Philadelphia Jobs with Justice is a member of the Coalition for Healthy Families, a coalition of 100 organizations trying to get legislation passed ensuring paid sick days for all Philadelphia workers. The campaign has been active since late February, when a City Council committee was considering bringing a bill before Council. On March 1, protesters carrying signs gathered around City Hall and within Council chambers demanding the Earned Sick Time bill. On that date, the bill, entitled "Promoting Healthy Families and Workplaces" (Bill Number 08074) universally passed out of committee, meaning that the next step was to have council as a whole vote on the bill. Beginning later in March, public commenters began speaking at council proceedings weighing in on both sides of the issue. Activists also started holding rallies; on May 9, working mothers and daughters shared statements outside the Childspace Day Care Center describing how difficult it is to care for a child and hold down a job without paid sick days. Later that same month, activists surrounded city hall with 10,000 orange postcards that supporters of the bill from every city district had filled out with messages explaining the bill's necessity. On June 9, Council delayed a vote on the bill for another week, but voted on an amendment to the bill exempting businesses with fewer than 5 employees.
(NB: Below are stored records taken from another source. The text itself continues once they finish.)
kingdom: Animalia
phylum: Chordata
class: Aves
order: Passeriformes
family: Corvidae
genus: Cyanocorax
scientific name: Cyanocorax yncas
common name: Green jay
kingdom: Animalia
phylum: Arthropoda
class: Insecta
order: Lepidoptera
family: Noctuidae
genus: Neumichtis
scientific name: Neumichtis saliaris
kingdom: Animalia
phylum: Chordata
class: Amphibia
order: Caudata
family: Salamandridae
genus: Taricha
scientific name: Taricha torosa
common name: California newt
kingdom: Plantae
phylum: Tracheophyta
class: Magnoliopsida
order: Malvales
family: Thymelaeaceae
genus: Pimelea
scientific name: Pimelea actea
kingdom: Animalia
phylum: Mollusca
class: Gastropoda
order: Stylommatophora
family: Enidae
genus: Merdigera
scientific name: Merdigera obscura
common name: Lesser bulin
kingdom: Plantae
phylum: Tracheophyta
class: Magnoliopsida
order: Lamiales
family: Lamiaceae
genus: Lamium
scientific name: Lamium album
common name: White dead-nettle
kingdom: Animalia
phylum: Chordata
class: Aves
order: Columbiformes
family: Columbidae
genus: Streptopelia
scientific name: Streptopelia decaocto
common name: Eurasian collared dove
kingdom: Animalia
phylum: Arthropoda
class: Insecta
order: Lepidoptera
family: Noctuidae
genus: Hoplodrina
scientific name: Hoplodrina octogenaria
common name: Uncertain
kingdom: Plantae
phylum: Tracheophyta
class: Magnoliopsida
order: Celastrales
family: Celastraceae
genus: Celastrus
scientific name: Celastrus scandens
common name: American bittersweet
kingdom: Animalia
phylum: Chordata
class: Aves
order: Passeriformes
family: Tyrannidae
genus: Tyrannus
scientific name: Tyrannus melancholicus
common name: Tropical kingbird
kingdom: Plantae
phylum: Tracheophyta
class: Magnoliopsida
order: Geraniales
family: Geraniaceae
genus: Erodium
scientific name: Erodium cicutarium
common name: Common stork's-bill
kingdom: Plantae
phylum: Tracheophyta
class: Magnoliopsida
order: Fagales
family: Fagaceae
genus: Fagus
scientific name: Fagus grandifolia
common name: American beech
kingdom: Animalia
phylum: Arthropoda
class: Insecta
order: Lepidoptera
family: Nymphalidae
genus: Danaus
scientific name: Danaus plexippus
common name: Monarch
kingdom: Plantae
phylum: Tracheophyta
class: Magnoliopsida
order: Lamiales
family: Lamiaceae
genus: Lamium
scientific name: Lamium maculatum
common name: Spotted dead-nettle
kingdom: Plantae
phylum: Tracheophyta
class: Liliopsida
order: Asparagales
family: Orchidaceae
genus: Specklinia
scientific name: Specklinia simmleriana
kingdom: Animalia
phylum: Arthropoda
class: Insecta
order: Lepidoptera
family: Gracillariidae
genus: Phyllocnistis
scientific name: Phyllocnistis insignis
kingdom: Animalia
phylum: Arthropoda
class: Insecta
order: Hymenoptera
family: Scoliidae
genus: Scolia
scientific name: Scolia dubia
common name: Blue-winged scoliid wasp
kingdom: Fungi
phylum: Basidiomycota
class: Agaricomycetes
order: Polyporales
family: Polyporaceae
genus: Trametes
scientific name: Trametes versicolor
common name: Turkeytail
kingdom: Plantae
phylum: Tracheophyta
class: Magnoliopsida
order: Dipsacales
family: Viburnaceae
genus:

Workers protested outside beforehand, and packed chambers during the proceedings, holding up signs whenever the bill was up for discussion and giving public comment. Opponents of the bill spoke as well. The bill, which would affect 210,000 Philadelphia workers, has 70% support in the city; 64% of Republicans and 72% of Democrats support it, and many of them say that they would rather vote for City Council candidates who support it as well. On June 16, City Council passed the bill by a vote of 9–8, but was vetoed by Mayor Michael Nutter.